[Directions for this task]
From the entries below, return only the lines starting at the one that contains "middle pip: (26, 389)" and ending at the one that contains "ring mcp: (621, 374)", exactly as they stand.

[The records]
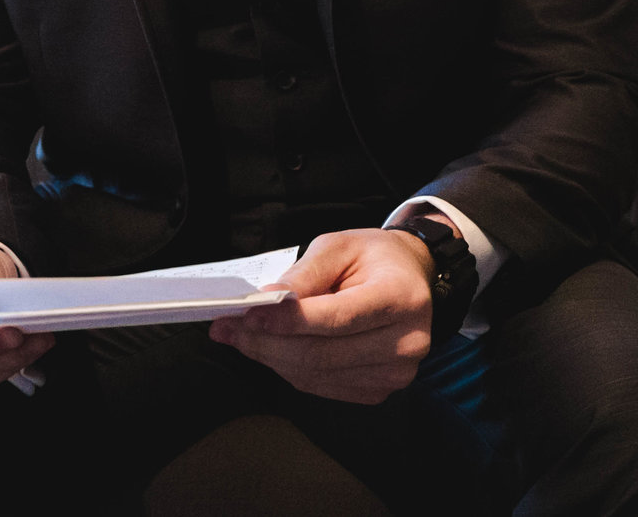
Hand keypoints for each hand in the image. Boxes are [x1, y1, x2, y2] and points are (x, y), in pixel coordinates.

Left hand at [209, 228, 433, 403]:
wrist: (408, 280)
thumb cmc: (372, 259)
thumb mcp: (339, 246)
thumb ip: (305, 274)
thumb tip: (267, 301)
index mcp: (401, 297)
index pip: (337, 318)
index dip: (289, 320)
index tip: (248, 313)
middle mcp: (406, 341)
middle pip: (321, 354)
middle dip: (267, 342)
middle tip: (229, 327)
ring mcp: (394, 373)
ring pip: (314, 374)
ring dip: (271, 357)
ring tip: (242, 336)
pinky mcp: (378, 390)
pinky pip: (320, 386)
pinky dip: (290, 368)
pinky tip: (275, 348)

...

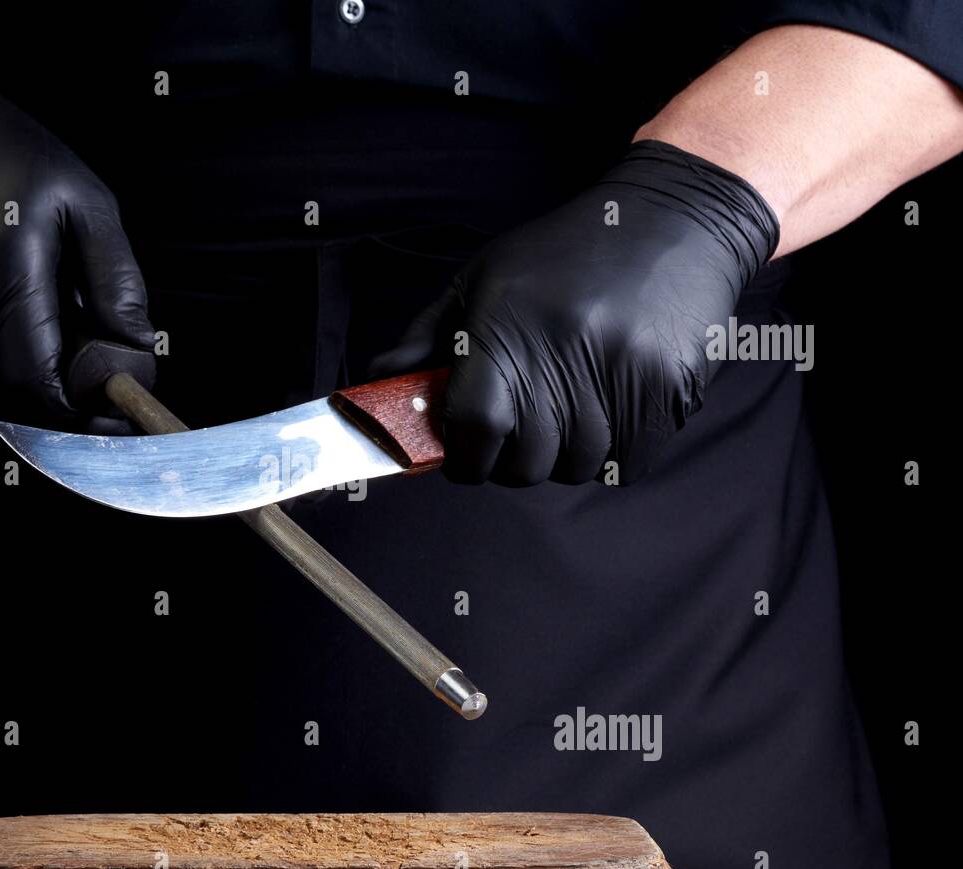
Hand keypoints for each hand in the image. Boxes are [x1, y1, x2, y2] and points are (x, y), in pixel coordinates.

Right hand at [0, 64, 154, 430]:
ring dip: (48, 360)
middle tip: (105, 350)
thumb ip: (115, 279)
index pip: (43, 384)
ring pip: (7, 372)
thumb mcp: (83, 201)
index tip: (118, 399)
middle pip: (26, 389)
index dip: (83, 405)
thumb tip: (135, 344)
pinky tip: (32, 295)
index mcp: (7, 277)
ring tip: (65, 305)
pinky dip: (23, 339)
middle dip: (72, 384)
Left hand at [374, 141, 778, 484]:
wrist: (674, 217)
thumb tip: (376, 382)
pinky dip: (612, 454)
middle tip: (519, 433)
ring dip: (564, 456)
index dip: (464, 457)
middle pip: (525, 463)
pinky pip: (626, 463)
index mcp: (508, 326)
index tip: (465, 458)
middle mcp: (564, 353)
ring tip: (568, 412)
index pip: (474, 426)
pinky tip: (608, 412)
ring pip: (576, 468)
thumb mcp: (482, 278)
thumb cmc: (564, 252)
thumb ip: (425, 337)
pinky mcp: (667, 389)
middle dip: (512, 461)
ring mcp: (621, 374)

[Task solution]
middle pip: (26, 389)
index dip: (83, 405)
thumb tip: (135, 344)
pinky tip: (32, 295)
index mcp: (7, 277)
ring tip: (65, 305)
pinky dip: (23, 339)
middle dip: (72, 384)
Left hand at [374, 141, 778, 484]:
wrist: (674, 217)
thumb tip: (376, 382)
pinky dip: (612, 454)
middle tip: (519, 433)
ring dip: (564, 456)
index dip: (464, 457)
middle pip: (525, 463)
pinky pip: (626, 463)
index mcp: (508, 326)
index tip: (465, 458)
middle mcp: (564, 353)
ring tip: (568, 412)
index pip: (474, 426)
pinky tip: (608, 412)
ring pip: (576, 468)
thumb mcp: (482, 278)
thumb cmc: (564, 252)
thumb ip: (425, 337)
pinky mcp: (667, 389)
middle dip: (512, 461)
ring mcp: (621, 374)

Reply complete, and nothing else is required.